Au lendemain du prononcé de sa culpabilité commence le ballet des avocats. Le représentant de la Couronne et l’avocat de la défense vont s’asseoir… et négocier. Comme des marchands de tapis au souk. Les deux corbeaux ont tout bonnement à gagner dans l’affaire. Le procureur a de bonnes cartes en main : l’accusé est coupable, le catalogue des sentences applicables met la barre jusqu’à dix ans d’incarcération, l’homme est célèbre. L’avocat de la défense peut aller en appel, gagner du temps, invoquer un vice de procédure… La partie de poker peut débuter entre les deux porteurs de toge. Il y a fort à parier qu’ils en viendront à une entente. Où la Couronne recommandera une peine amoindrie pour toutes sortes de prétextes délirants. Que la défense acceptera d’emblée, ravie. Et que le juge imbécile entérinera vite fait.

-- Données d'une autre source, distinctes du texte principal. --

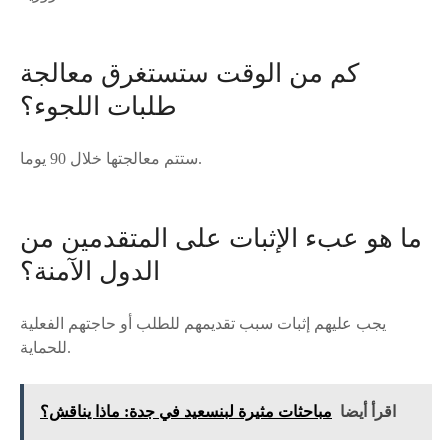
كم من الوقت ستستغرق معالجة
طلبات اللجوء؟
ستتم معالجتها خلال 90 يوما.
ما هو عبء الإثبات على المتقدمين من
الدول الآمنة؟
يجب عليهم إثبات سبب تقديمهم للطلب أو حاجتهم الفعلية
للحماية.
اقرأ أيضا
مباحثات مثيرة لبنسعيد في جدة: ماذا يناقش؟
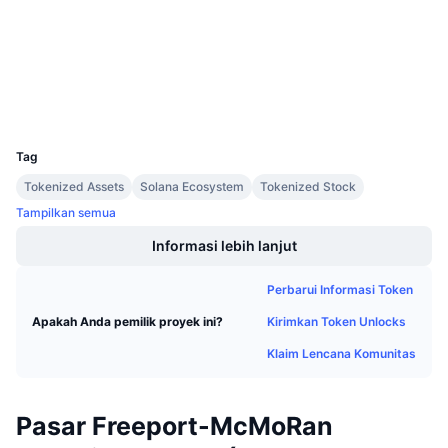
etherscan.io
Penjualan Mendatang
Penyelidik
Tingkat Pendanaan
Belajar & Dapatkan
Dompet-dompet
Kalender
UCID
39756
Kalender ICO
Tag
Tokenized Assets
Solana Ecosystem
Tokenized Stock
Kalender Event
Tampilkan semua
Informasi lebih lanjut
Perbarui Informasi Token
Kirimkan Token Unlocks
Apakah Anda pemilik proyek ini?
Klaim Lencana Komunitas
Pasar Freeport-McMoRan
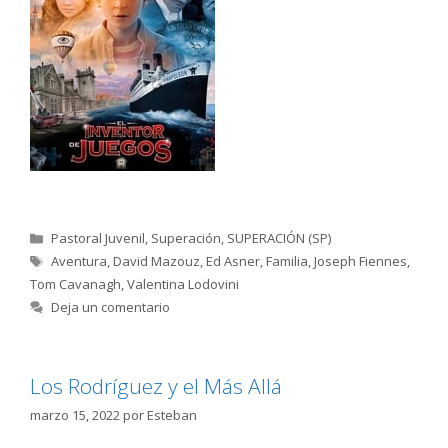
Categorías
Pastoral Juvenil
,
Superación
,
SUPERACIÓN (SP)
Etiquetas
Aventura
,
David Mazouz
,
Ed Asner
,
Familia
,
Joseph Fiennes
,
Tom Cavanagh
,
Valentina Lodovini
Deja un comentario
Los Rodríguez y el Más Allá
marzo 15, 2022
por
Esteban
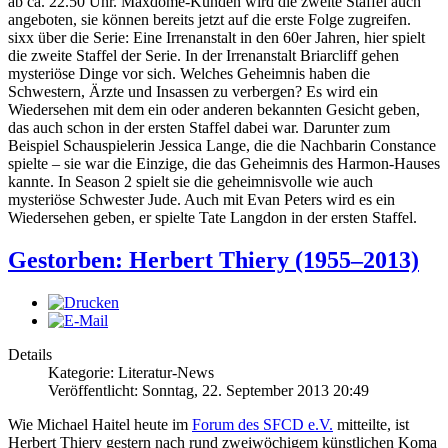
ab ca. 22.50 Uhr. Maxdome-Kunden wird die zweite Staffel auch
angeboten, sie können bereits jetzt auf die erste Folge zugreifen.
sixx über die Serie: Eine Irrenanstalt in den 60er Jahren, hier spielt
die zweite Staffel der Serie. In der Irrenanstalt Briarcliff gehen
mysteriöse Dinge vor sich. Welches Geheimnis haben die
Schwestern, Ärzte und Insassen zu verbergen? Es wird ein
Wiedersehen mit dem ein oder anderen bekannten Gesicht geben,
das auch schon in der ersten Staffel dabei war. Darunter zum
Beispiel Schauspielerin Jessica Lange, die die Nachbarin Constance
spielte – sie war die Einzige, die das Geheimnis des Harmon-Hauses
kannte. In Season 2 spielt sie die geheimnisvolle wie auch
mysteriöse Schwester Jude. Auch mit Evan Peters wird es ein
Wiedersehen geben, er spielte Tate Langdon in der ersten Staffel.
Gestorben: Herbert Thiery (1955–2013)
Details
Kategorie: Literatur-News
Veröffentlicht: Sonntag, 22. September 2013 20:49
Wie Michael Haitel heute im
Forum des SFCD e.V.
mitteilte, ist
Herbert Thiery gestern nach rund zweiwöchigem künstlichen Koma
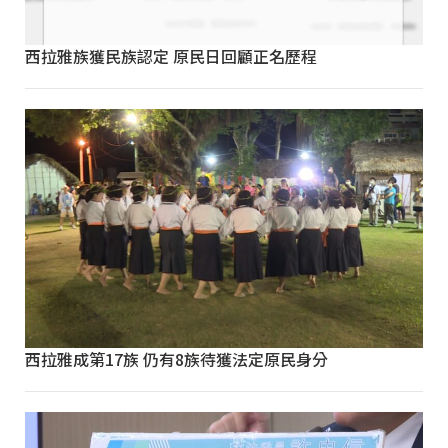
西拉雅族獲民族認定 原民日回顧正名歷程
西拉雅成第17族 仍有8族待獲法定原民身分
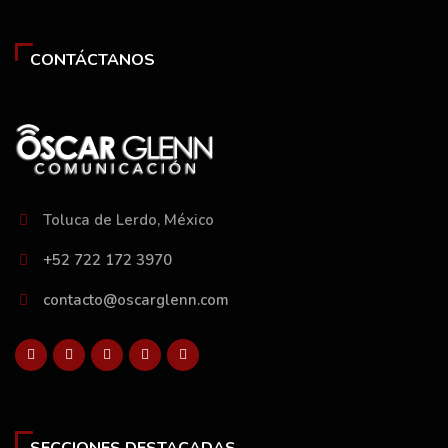
CONTÁCTANOS
Toluca de Lerdo, México
+52 722 172 3970
contacto@oscarglenn.com
SECCIONES DESTACADAS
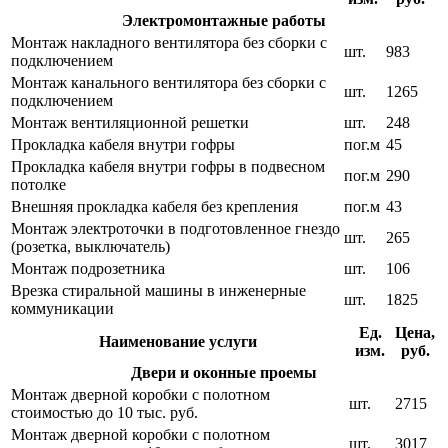
Электромонтажные работы
Монтаж накладного вентилятора без сборки с
шт.
983
подключением
Монтаж канального вентилятора без сборки с
шт.
1265
подключением
Монтаж вентиляционной решетки
шт.
248
Прокладка кабеля внутри гофры
пог.м
45
Прокладка кабеля внутри гофры в подвесном
пог.м
290
потолке
Внешняя прокладка кабеля без крепления
пог.м
43
Монтаж электроточки в подготовленное гнездо
шт.
265
(розетка, выключатель)
Монтаж подрозетника
шт.
106
Врезка стиральной машины в инженерные
шт.
1825
коммуникации
Ед.
Цена,
Наименование услуги
изм.
руб.
Двери и оконные проемы
Монтаж дверной коробки с полотном
шт.
2715
стоимостью до 10 тыс. руб.
Монтаж дверной коробки с полотном
шт.
3017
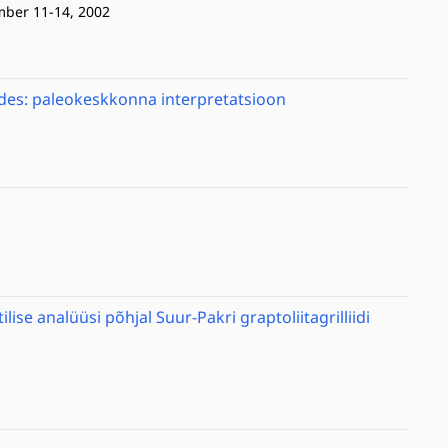
mber 11-14, 2002
ades: paleokeskkonna interpretatsioon
e analüüsi põhjal Suur-Pakri graptoliitagrilliidi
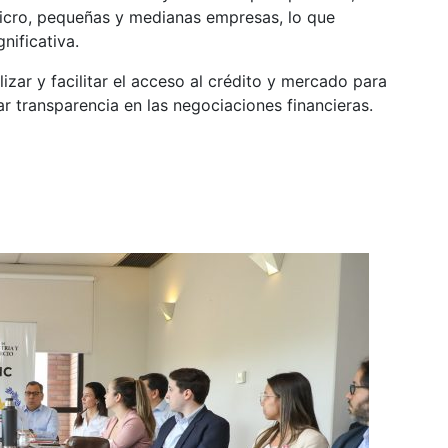
icro, pequeñas y medianas empresas, lo que
nificativa.
izar y facilitar el acceso al crédito y mercado para
r transparencia en las negociaciones financieras.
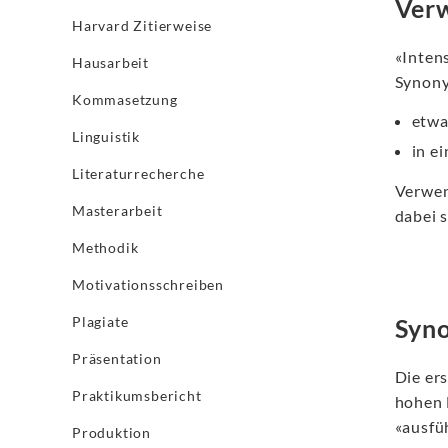
Verw
Harvard Zitierweise
«Inten
Hausarbeit
Synony
Kommasetzung
etwa
Linguistik
in e
Literaturrecherche
Verwen
Masterarbeit
dabei s
Methodik
Motivationsschreiben
Plagiate
Syno
Präsentation
Die er
Praktikumsbericht
hohen E
«ausfüh
Produktion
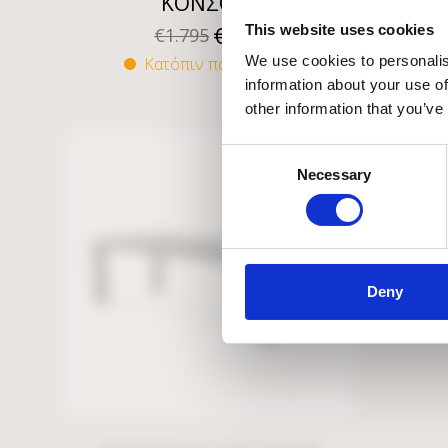
ΚΟΝΣΟΛΑ
Τ
€
1.257
This website uses cookies
€
1.795
We use cookies to personalis
Κατόπιν παραγγελίας
information about your use of
other information that you’ve
Consent
Necessary
Selection
Deny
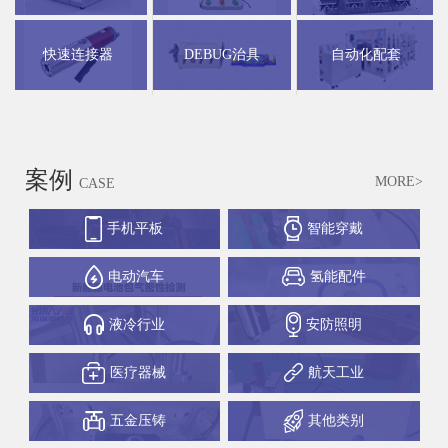
快速连接器
DEBUG治具
自动化配套
案例
MORE>
CASE
手机平板
智能穿戴
电动汽车
氢能配件
液冷行业
安防照明
医疗器械
航天工业
五金压铸
其他类别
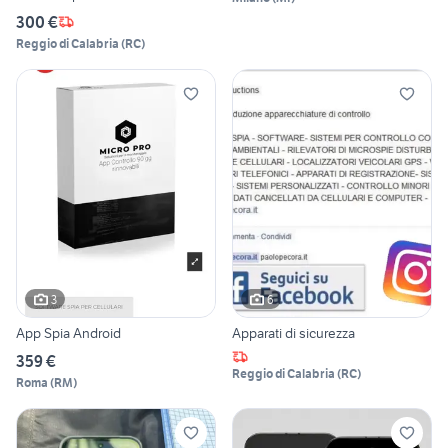
300 €
Reggio di Calabria
(
RC
)
3
6
App Spia Android
Apparati di sicurezza
359 €
Reggio di Calabria
(
RC
)
Roma
(
RM
)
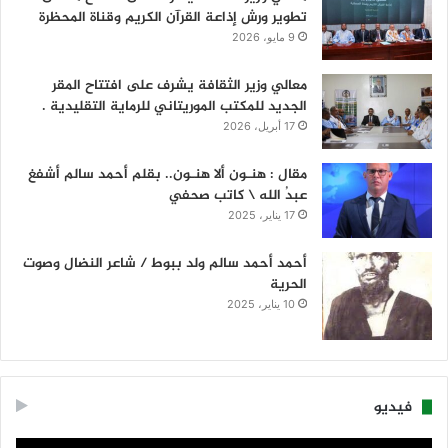
تطوير ورش إذاعة القرآن الكريم وقناة المحظرة
9 مايو، 2026
معالي وزير الثقافة يشرف على افتتاح المقر
الجديد للمكتب الموريتاني للرماية التقليدية .
17 أبريل، 2026
مقال : هنـون ألا هنـون.. بقلم أحمد سالم أشفغ
عبدُ الله \ كاتب صحفي
17 يناير، 2025
أحمد أحمد سالم ولد ببوط / شاعر النضال وصوت
الحرية
10 يناير، 2025
فيديو
مشغل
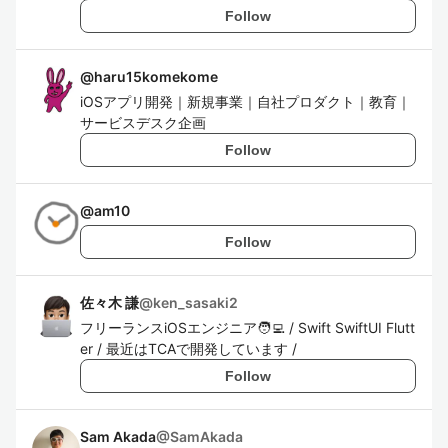
Follow
@
haru15komekome
iOSアプリ開発｜新規事業｜自社プロダクト｜教育｜
サービスデスク企画
Follow
@
am10
Follow
佐々木 謙
@
ken_sasaki2
フリーランスiOSエンジニア🧑‍💻 / Swift SwiftUI Flutt
er / 最近はTCAで開発しています /
Follow
Sam Akada
@
SamAkada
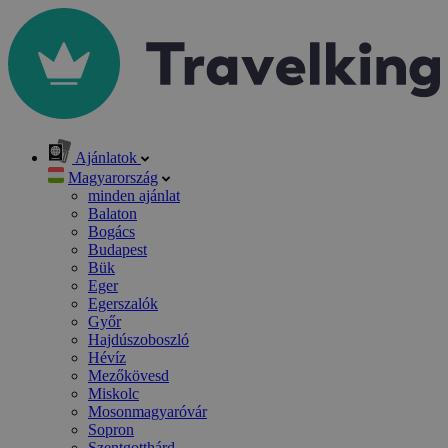
Ajánlatok
Magyarország
minden ajánlat
Balaton
Bogács
Budapest
Bük
Eger
Egerszalók
Győr
Hajdúszoboszló
Hévíz
Mezőkövesd
Miskolc
Mosonmagyaróvár
Sopron
Szentgotthárd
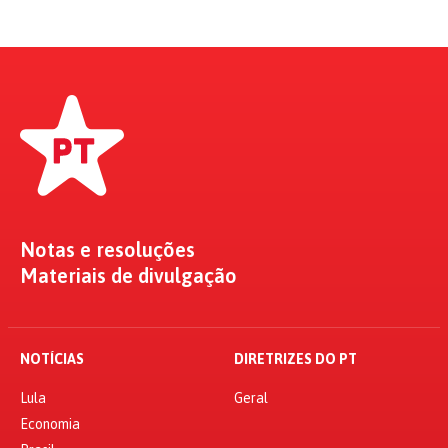
Notas e resoluções
Materiais de divulgação
NOTÍCIAS
DIRETRIZES DO PT
Lula
Geral
Economia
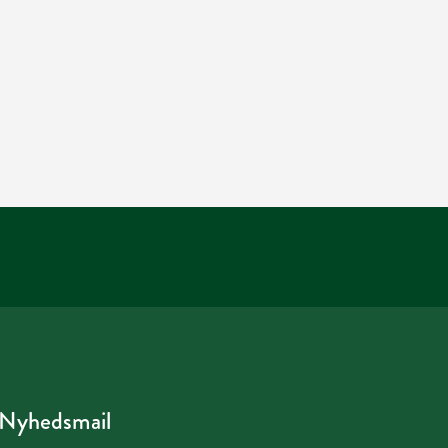
Nyhedsmail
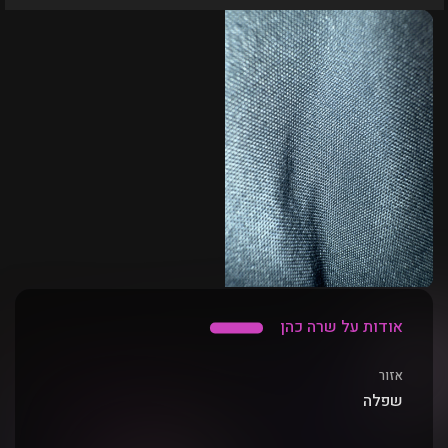
אודות על שרה כהן
אזור
שפלה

Le procureur de la Couronne jubilera : il aura gagné un procès retentissant, en envoyant un accusé médiatisé derrière les barreaux au seul prix d’une sentence bonbon de x années. Bon pour la carrière ça ! L’avocat de la Défense sourira d’aise : dans une cause perdue, il aura réussi à obtenir une réduction de prison substantielle pour son client. Bon pour la carrière ça !
Dans l’affaire Accurso, les naïfs voudront voir un triomphe de la Justice. Erreur : une victoire du Système judiciaire. Si la Justice est aveugle, le Système judiciaire, qui l’a supplantée, sait y faire. Avec ceux qui l’habitent et qui en émergent, juges, avocats et procureurs, qui savent voir clair eux.